## WRITTEN TASK
Transcribe the text of the listing below, keeping each line exactly as it appears and omitting the pictures.

::: INFORMATION SUPPLIED

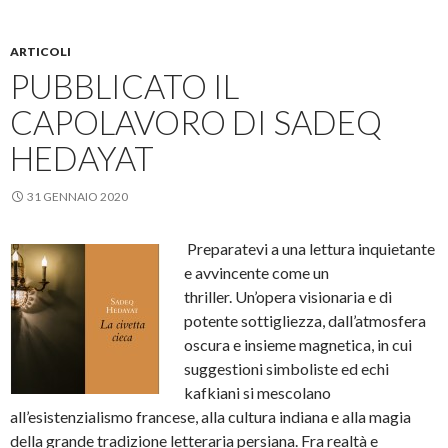
ARTICOLI
PUBBLICATO IL
CAPOLAVORO DI SADEQ
HEDAYAT
31 GENNAIO 2020
Preparatevi a una lettura inquietante
e avvincente come un
thriller. Un’opera visionaria e di
potente sottigliezza, dall’atmosfera
oscura e insieme magnetica, in cui
suggestioni simboliste ed echi
kafkiani si mescolano
all’esistenzialismo francese, alla cultura indiana e alla magia
della grande tradizione letteraria persiana. Fra realtà e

::::::

## TASK SOLUTION
ARTICOLI
PUBBLICATO IL
CAPOLAVORO DI SADEQ
HEDAYAT
31 GENNAIO 2020
Preparatevi a una lettura inquietante
e avvincente come un
thriller. Un’opera visionaria e di
potente sottigliezza, dall’atmosfera
oscura e insieme magnetica, in cui
suggestioni simboliste ed echi
kafkiani si mescolano
all’esistenzialismo francese, alla cultura indiana e alla magia
della grande tradizione letteraria persiana. Fra realtà e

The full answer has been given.